Apparently these entertainments failed to pay the proprietor and in 1773 (?) he pulled down the grotto over the spring and rooted up the shrubs to form a skittle ground in connection with the tavern, which still continued to be carried on.
About 1777 the “messuages and lands known as the Grotto Gardens” were purchased for the parish of St. Saviour’s, Southwark, part of the ground being used for the erection of a workhouse and part for a Burial Ground (consecrated in 1780). In 1799 the Workhouse was sold to Mr. John Harris, hat manufacturer, and M.P. for Southwark in 1830, who used it as his manufactory and residence. Some relics of the old Grotto were to be found many years after the closing of the Gardens, notably the Octagon Room, which was converted into a mill and at one time used as the armoury of the Southwark Volunteers.
In 1824 “a very large and old mulberry tree” was standing at the end of a long range of wooden tea-rooms formerly belonging to the gardens and converted into inferior cottages. Behind the cottages was a water-course derived from Loman’s Pond dividing them from a field, once part of the gardens, though only occupied at that time by dust and rubbish.
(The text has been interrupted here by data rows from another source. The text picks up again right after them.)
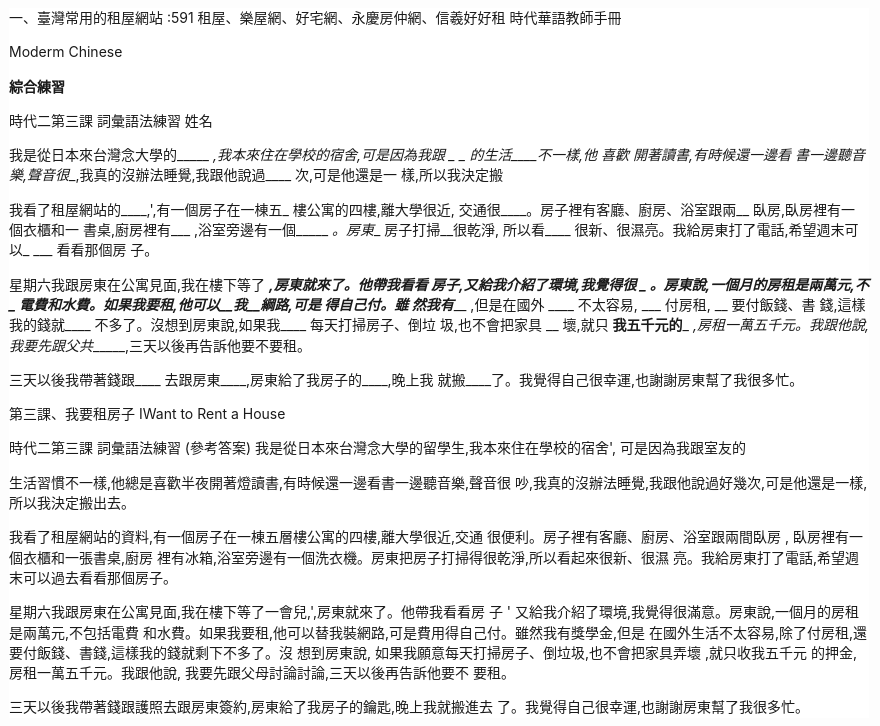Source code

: 一、臺灣常用的租屋網站 :591 租屋、樂屋網、好宅網、永慶房仲網、信羲好好租
時代華語教師手冊

Moderm Chinese

**綜合練習**

時代二第三課 詞彙語法練習                        姓名

我是從日本來台灣念大學的_____ _,我本來住在學校的宿舍,可是因為我跟
_ _ 的生活____不一樣,他      喜歡      開著讀書,有時候還一邊看
書一邊聽音樂,聲音很__,我真的沒辦法睡覺,我跟他說過____ 次,可是他還是一
樣,所以我決定搬

我看了租屋網站的____,',有一個房子在一棟五_ 樓公寓的四樓,離大學很近,
交通很____。房子裡有客廳、廚房、浴室跟兩__ 臥房,臥房裡有一個衣櫃和一
書桌,廚房裡有___ ,浴室旁邊有一個_____ _。房東__ 房子打掃__很乾淨,
所以看____ 很新、很濕亮。我給房東打了電話,希望週末可以_ ___ 看看那個房
子。

星期六我跟房東在公寓見面,我在樓下等了 ______,房東就來了。他帶我看看
房子,又給我介紹了環境,我覺得很__ _ _。房東說,一個月的房租是兩萬元,不
_ 電費和水費。如果我要租,他可以__我__綱路,可是__ 得自己付。雖
然我有_____  ,但是在國外 ____ 不太容易, ___ 付房租, __ 要付飯錢、書
錢,這樣我的錢就____ 不多了。沒想到房東說,如果我____ 每天打掃房子、倒垃
圾,也不會把家具 __ 壞,就只 __我五千元的___ _,房租一萬五千元。我跟他說,
我要先跟父共______,三天以後再告訴他要不要租。

三天以後我帶著錢跟____ 去跟房東____,房東給了我房子的____,晚上我
就搬____了。我覺得自己很幸運,也謝謝房東幫了我很多忙。

第三課、我要租房子
IWant to Rent a House

時代二第三課 詞彙語法練習 (參考答案)
我是從日本來台灣念大學的留學生,我本來住在學校的宿舍', 可是因為我跟室友的

生活習慣不一樣,他總是喜歡半夜開著燈讀書,有時候還一邊看書一邊聽音樂,聲音很
吵,我真的沒辦法睡覺,我跟他說過好幾次,可是他還是一樣,所以我決定搬出去。

我看了租屋網站的資料,有一個房子在一棟五層樓公寓的四樓,離大學很近,交通
很便利。房子裡有客廳、廚房、浴室跟兩間臥房 , 臥房裡有一個衣櫃和一張書桌,廚房
裡有冰箱,浴室旁邊有一個洗衣機。房東把房子打掃得很乾淨,所以看起來很新、很濕
亮。我給房東打了電話,希望週末可以過去看看那個房子。

星期六我跟房東在公寓見面,我在樓下等了一會兒,',房東就來了。他帶我看看房
子 ' 又給我介紹了環境,我覺得很滿意。房東說,一個月的房租是兩萬元,不包括電費
和水費。如果我要租,他可以替我裝網路,可是費用得自己付。雖然我有獎學金,但是
在國外生活不太容易,除了付房租,還要付飯錢、書錢,這樣我的錢就剩下不多了。沒
想到房東說, 如果我願意每天打掃房子、倒垃圾,也不會把家具弄壞 ,就只收我五千元
的押金,房租一萬五千元。我跟他說, 我要先跟父母討論討論,三天以後再告訴他要不
要租。

三天以後我帶著錢跟護照去跟房東簽約,房東給了我房子的鑰匙,晚上我就搬進去
了。我覺得自己很幸運,也謝謝房東幫了我很多忙。

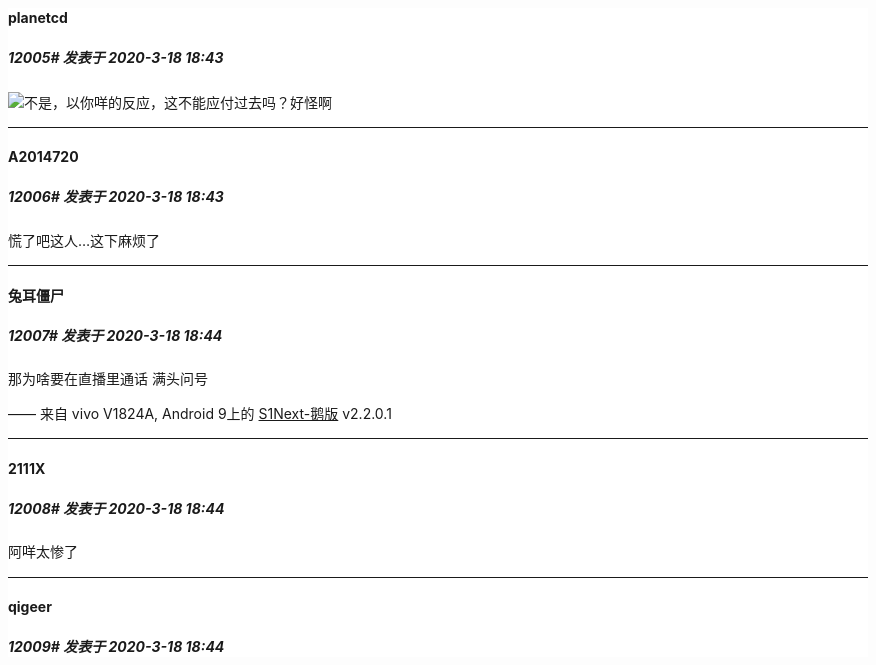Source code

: ####  planetcd  
##### 12005#       发表于 2020-3-18 18:43



<img src="https://static.saraba1st.com/image/smiley/face2017/067.png" referrerpolicy="no-referrer">不是，以你咩的反应，这不能应付过去吗？好怪啊







-----

####  A2014720  
##### 12006#       发表于 2020-3-18 18:43




慌了吧这人…这下麻烦了







-----

####  兔耳僵尸  
##### 12007#       发表于 2020-3-18 18:44




那为啥要在直播里通话
满头问号

—— 来自 vivo V1824A, Android 9上的 [S1Next-鹅版](https://github.com/ykrank/S1-Next/releases) v2.2.0.1







-----

####  2111X  
##### 12008#       发表于 2020-3-18 18:44




阿咩太惨了







-----

####  qigeer  
##### 12009#       发表于 2020-3-18 18:44
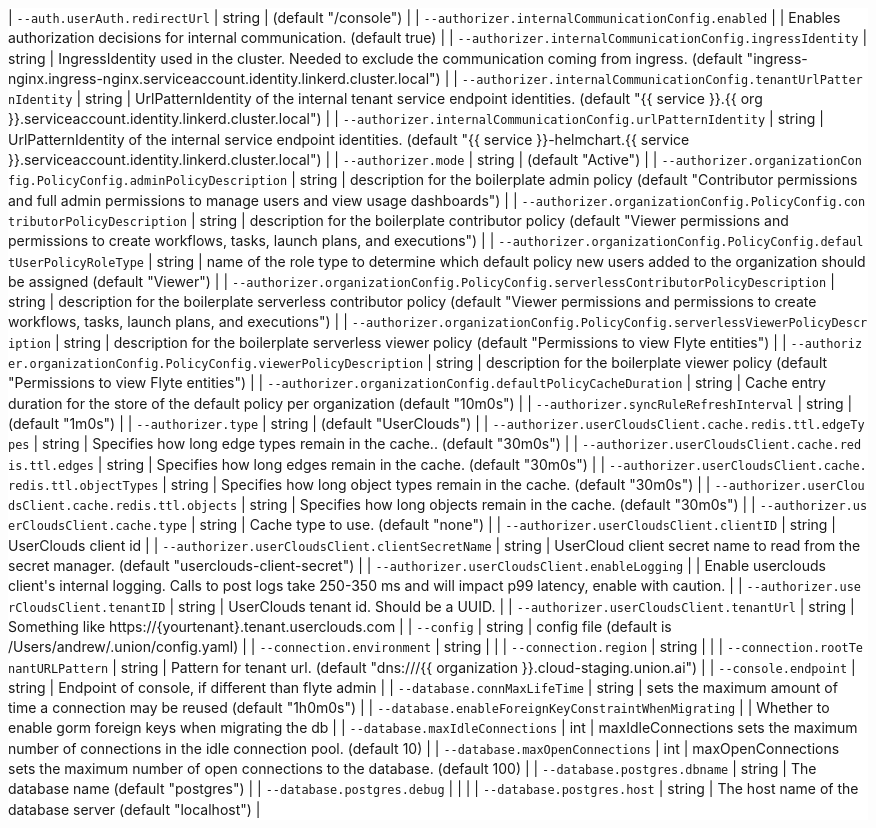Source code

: | `--auth.userAuth.redirectUrl` | string | (default "/console") |
| `--authorizer.internalCommunicationConfig.enabled` | | Enables authorization decisions for internal communication. (default true) |
| `--authorizer.internalCommunicationConfig.ingressIdentity` | string | IngressIdentity used in the cluster. Needed to exclude the communication coming from ingress. (default "ingress-nginx.ingress-nginx.serviceaccount.identity.linkerd.cluster.local") |
| `--authorizer.internalCommunicationConfig.tenantUrlPatternIdentity` | string | UrlPatternIdentity of the internal tenant service endpoint identities. (default "{{ service }}.{{ org }}.serviceaccount.identity.linkerd.cluster.local") |
| `--authorizer.internalCommunicationConfig.urlPatternIdentity` | string | UrlPatternIdentity of the internal service endpoint identities. (default "{{ service }}-helmchart.{{ service }}.serviceaccount.identity.linkerd.cluster.local") |
| `--authorizer.mode` | string | (default "Active") |
| `--authorizer.organizationConfig.PolicyConfig.adminPolicyDescription` | string | description for the boilerplate admin policy (default "Contributor permissions and full admin permissions to manage users and view usage dashboards") |
| `--authorizer.organizationConfig.PolicyConfig.contributorPolicyDescription` | string | description for the boilerplate contributor policy (default "Viewer permissions and permissions to create workflows, tasks, launch plans, and executions") |
| `--authorizer.organizationConfig.PolicyConfig.defaultUserPolicyRoleType` | string | name of the role type to determine which default policy new users added to the organization should be assigned (default "Viewer") |
| `--authorizer.organizationConfig.PolicyConfig.serverlessContributorPolicyDescription` | string | description for the boilerplate serverless contributor policy (default "Viewer permissions and permissions to create workflows, tasks, launch plans, and executions") |
| `--authorizer.organizationConfig.PolicyConfig.serverlessViewerPolicyDescription` | string | description for the boilerplate serverless viewer policy (default "Permissions to view Flyte entities") |
| `--authorizer.organizationConfig.PolicyConfig.viewerPolicyDescription` | string | description for the boilerplate viewer policy (default "Permissions to view Flyte entities") |
| `--authorizer.organizationConfig.defaultPolicyCacheDuration` | string | Cache entry duration for the store of the default policy per organization (default "10m0s") |
| `--authorizer.syncRuleRefreshInterval` | string | (default "1m0s") |
| `--authorizer.type` | string | (default "UserClouds") |
| `--authorizer.userCloudsClient.cache.redis.ttl.edgeTypes` | string | Specifies how long edge types remain in the cache.. (default "30m0s") |
| `--authorizer.userCloudsClient.cache.redis.ttl.edges` | string | Specifies how long edges remain in the cache. (default "30m0s") |
| `--authorizer.userCloudsClient.cache.redis.ttl.objectTypes` | string | Specifies how long object types remain in the cache. (default "30m0s") |
| `--authorizer.userCloudsClient.cache.redis.ttl.objects` | string | Specifies how long objects remain in the cache. (default "30m0s") |
| `--authorizer.userCloudsClient.cache.type` | string | Cache type to use. (default "none") |
| `--authorizer.userCloudsClient.clientID` | string | UserClouds client id |
| `--authorizer.userCloudsClient.clientSecretName` | string | UserCloud client secret name to read from the secret manager. (default "userclouds-client-secret") |
| `--authorizer.userCloudsClient.enableLogging` | | Enable userclouds client's internal logging. Calls to post logs take 250-350 ms and will impact p99 latency,  enable with caution. |
| `--authorizer.userCloudsClient.tenantID` | string | UserClouds tenant id. Should be a UUID. |
| `--authorizer.userCloudsClient.tenantUrl` | string | Something like https://{yourtenant}.tenant.userclouds.com |
| `--config` | string | config file (default is /Users/andrew/.union/config.yaml) |
| `--connection.environment` | string |  |
| `--connection.region` | string |  |
| `--connection.rootTenantURLPattern` | string | Pattern for tenant url. (default "dns:///{{ organization }}.cloud-staging.union.ai") |
| `--console.endpoint` | string | Endpoint of console,  if different than flyte admin |
| `--database.connMaxLifeTime` | string | sets the maximum amount of time a connection may be reused (default "1h0m0s") |
| `--database.enableForeignKeyConstraintWhenMigrating` | | Whether to enable gorm foreign keys when migrating the db |
| `--database.maxIdleConnections` | int | maxIdleConnections sets the maximum number of connections in the idle connection pool. (default 10) |
| `--database.maxOpenConnections` | int | maxOpenConnections sets the maximum number of open connections to the database. (default 100) |
| `--database.postgres.dbname` | string | The database name (default "postgres") |
| `--database.postgres.debug` | |  |
| `--database.postgres.host` | string | The host name of the database server (default "localhost") |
The tavern attached to the Gardens continued to be carried on under the sign of the Grotto till 28 May, 1795, when it was destroyed by fire. The new tavern erected in its place bore the sign of The Goldsmith’s Arms, and afterwards of the “Old Grotto new reviv’d.”
In the front of this house was inserted a stone bearing the inscription:—
Here Herbs did grow
And Flowers sweet,
But now ’tis call’d
Saint George’s Street.[271]
This building was removed for the formation of the present Southwark Bridge Road in 1825 and a public house named The Goldsmith’s Arms—still standing—was built on the western side of the new road, more upon the site of the old Grotto Gardens. The main site of the gardens is now occupied by the large red-brick building, which forms the headquarters of the Metropolitan Fire Brigade.
[Wilkinson’s Londina Illustrata, vol. ii., “Finch’s Grotto Gardens”; Manning and Bray’s Surrey, iii. 591; Brayley and Mantell’s Surrey, v. 371; Rendle and Norman’s Inns of Old Southwark, 360–364; Walford, vi. 64; newspaper cuttings, W. Coll.]
VIEWS.
The only view is one of the second tavern published in Wilkinson’s Londina Illustrata, 1825:—
“South-east view of the Grotto, now the Goldsmith’s Arms in the Parish of St. George’s, Southwark.” This shows the inscription: “Here Herbs did grow.”